If you're going to be basically sleeping under your desk to get your start-up off the ground, why not make things a little more comfortable and actually merge your place of business with your place of residence? At least you'll have a proper bed handy.
That's the thinking laid out by Victor Ho and Matt Dok, co-founders of business loyalty network FiveStars, recently. The pair came up with an elegant solution to the long hours demanded by starting their company: They cohabitated and then had early employees move in too.
"We locked ourselves in a room for three months straight, had ramen for breakfast, lunch, and dinner, and taught ourselves Python. We transformed our living room into a work space. We’d wake up, walk 20 feet down the hall, sit down at the table, not move except to eat, then go to bed," Ho tells Fast Company, claiming the unusual arrangements helped the team be more innovative and productive, save money and instill a horizontal, hierarchy-free culture.

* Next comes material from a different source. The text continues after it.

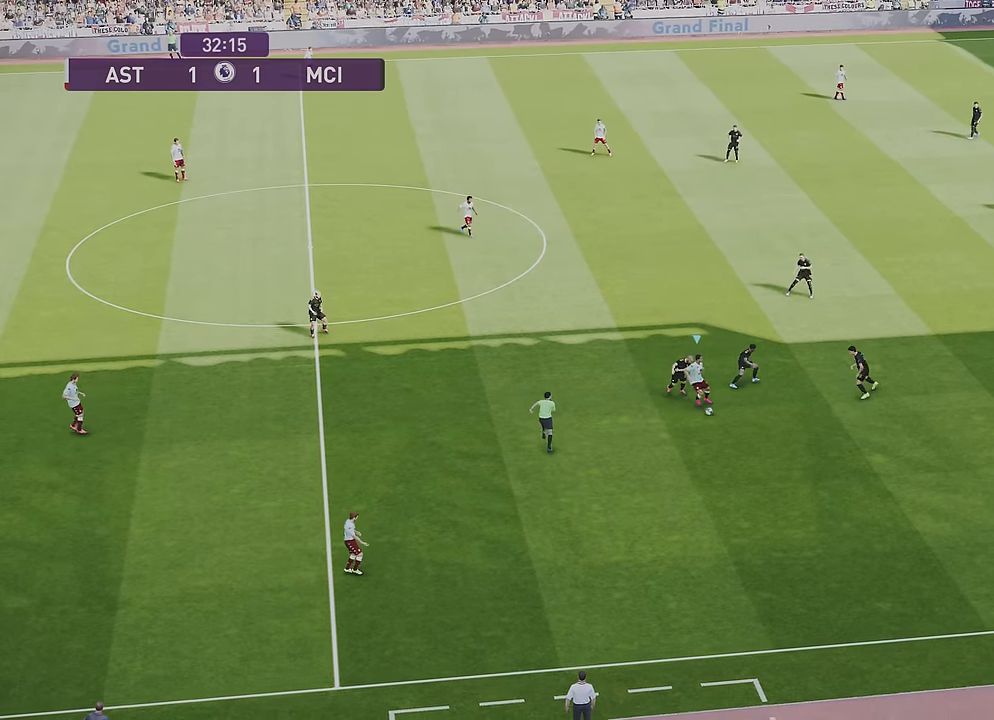
{"buttons": [], "left_stick": "down", "right_stick": "center", "events": []}
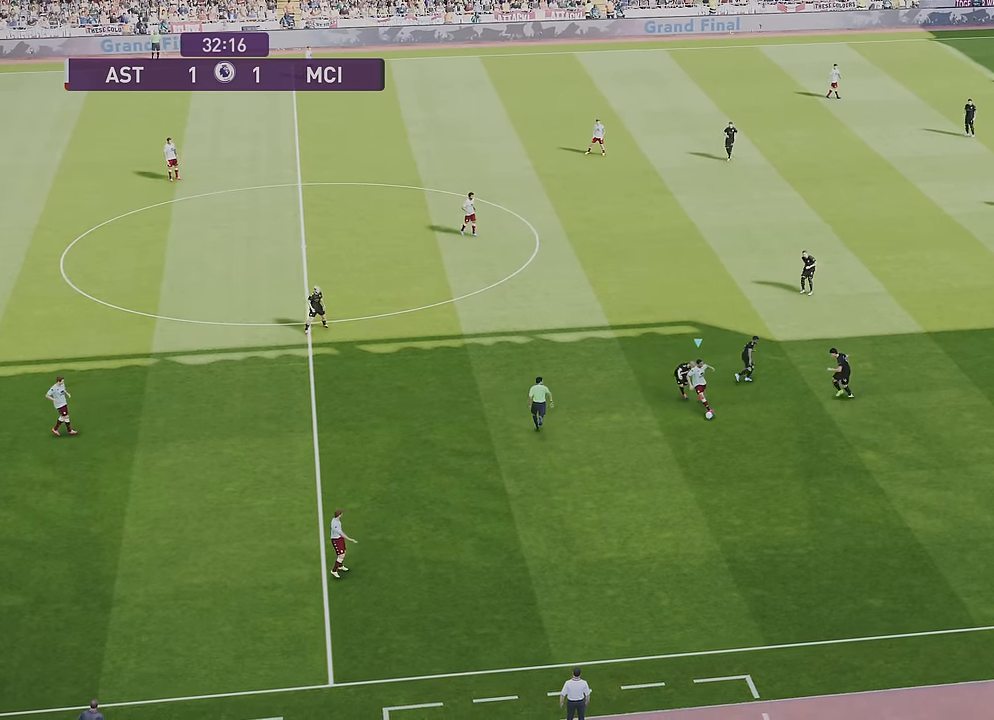
{"buttons": [], "left_stick": "down", "right_stick": "center", "events": []}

But this approach isn't for everyone. Charlie Tribbett and Larry Baker, the founding team behind small business crowdfunding site Bolstr, at first tried something a slightly less extreme form of constant togetherness.
"When we first started working together we actually set up a fold out table and sat across from each other all day with our laptops," Tribbett told Inc. "We had just quit our jobs—structured, finance jobs. Unaccustomed working outside of an office, the fold-out table seemed like a good idea. And early on, it was. That works tyle helped us maintain focus. But over time it became a distraction."
The pair found that they were actually taking the homey vibe too far, becoming so companionable that they ended up simply hanging out when they should have been working.
"It became very easy to spend chunks of time chatting about things unrelated to Bolstr," says Tribbett. In response the pair decided on a trial separation, working remotely from their separate apartments, but that approach "led to some fragmentation. It became a little more difficult to iterate the broader strategy for the company and product. And projects that required collective collaboration became more challenging to knock out."
The solution for this team was a middle way. "We’ve found that 2-3 days a week in the same space lets us set the week’s agenda, talk strategy and whiteboard. We then prioritize, divide, and conquer the remainder of the week," says Tribbett.
But, argue some credible voices in the start-up community (including VC Mark Suster), doesn't working at a distance reduce opportunities for a team to build a culture of camaraderie and a basis for trust?
To which Tribbett responds: there's no reason you can't build company culture over chat and video. Some young startup teams create camaraderie, he says, by "staying up late and working hard together. This is actually true for us too—it’s just done through technology. We have an open chat called 'The Watercooler' where team members chat about anything. Sometimes work-related, sometimes not."
While the team believes a Bolstr HQ is in the company's future, at these early stages of the start-up the 24/7 work-life mash-up model just didn't pay dividends, concludes Tribbet, and he doubts he's alone in being unable to resist the lure of socializing.
"There are a lot of inefficiencies that are born out of the sexiness of start-ups. For the young startup in a coworking space, it takes discipline to not partake in every nerf fight or happy hour," he says. "For us, though, with flexibility comes responsibility. The luxury of working from wherever means high standards of accountability."
In your experience, could some start-up teams sometimes get more done by spending less time together?